# Exercise description
Duplicate verbatim the stretch of the Gebelein Man text that begins at the words "In 1896, Sir" and ends after "as Gebelein Man.".

# Excerpted text
The discovery of a 5500-year-old cold case

Gebelein Man pictured on a plate published in By Nile and Tigris (1920) on page 360.  Image credit: Budge, Ernest Alfred Wallis from Wikipedia.

Gebelein Man pictured on a plate published in By Nile and Tigris (1920) on page 360. Image credit: Budge, Ernest Alfred Wallis from Wikipedia.

In 1896, Sir Wallis Budge, Keeper of the Egyptian Department at the British Museum at the turn of the 20th century, reportedly witnessed the exhumation of six mummies dated to the predynastic era, the period between the Neolithic and Dynastic periods of Ancient Egypt, near the ruins of the ancient Egyptian town of Gebelein.1,2 The first of these bodies to be exhumed was a corpse that became known as Gebelein Man.

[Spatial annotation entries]
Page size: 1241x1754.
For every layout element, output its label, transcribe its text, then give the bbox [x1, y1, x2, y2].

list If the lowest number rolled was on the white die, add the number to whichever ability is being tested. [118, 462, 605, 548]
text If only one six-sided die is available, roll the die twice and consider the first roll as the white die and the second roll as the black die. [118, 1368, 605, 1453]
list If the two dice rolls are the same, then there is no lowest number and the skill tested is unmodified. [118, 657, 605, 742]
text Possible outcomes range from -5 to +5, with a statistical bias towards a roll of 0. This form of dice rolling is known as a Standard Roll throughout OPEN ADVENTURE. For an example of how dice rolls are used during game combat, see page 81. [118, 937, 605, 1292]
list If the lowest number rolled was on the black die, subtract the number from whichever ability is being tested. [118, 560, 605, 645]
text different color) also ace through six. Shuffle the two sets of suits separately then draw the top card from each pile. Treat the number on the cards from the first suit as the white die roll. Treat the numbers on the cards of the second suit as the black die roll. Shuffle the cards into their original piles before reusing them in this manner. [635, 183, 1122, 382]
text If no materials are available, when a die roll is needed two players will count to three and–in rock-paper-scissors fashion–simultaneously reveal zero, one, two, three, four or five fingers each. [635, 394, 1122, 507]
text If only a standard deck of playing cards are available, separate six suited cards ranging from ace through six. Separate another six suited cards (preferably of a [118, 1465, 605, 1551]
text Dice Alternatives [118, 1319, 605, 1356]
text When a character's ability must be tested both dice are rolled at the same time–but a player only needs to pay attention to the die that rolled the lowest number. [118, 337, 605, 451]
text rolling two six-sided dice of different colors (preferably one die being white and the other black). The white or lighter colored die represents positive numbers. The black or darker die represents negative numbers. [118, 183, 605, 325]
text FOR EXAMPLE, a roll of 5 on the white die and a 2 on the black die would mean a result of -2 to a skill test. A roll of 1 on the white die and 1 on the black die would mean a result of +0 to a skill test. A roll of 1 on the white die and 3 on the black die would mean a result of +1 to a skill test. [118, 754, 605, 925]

# Exercise response
In 1896, Sir Wallis Budge, Keeper of the Egyptian Department at the British Museum at the turn of the 20th century, reportedly witnessed the exhumation of six mummies dated to the predynastic era, the period between the Neolithic and Dynastic periods of Ancient Egypt, near the ruins of the ancient Egyptian town of Gebelein.1,2 The first of these bodies to be exhumed was a corpse that became known as Gebelein Man.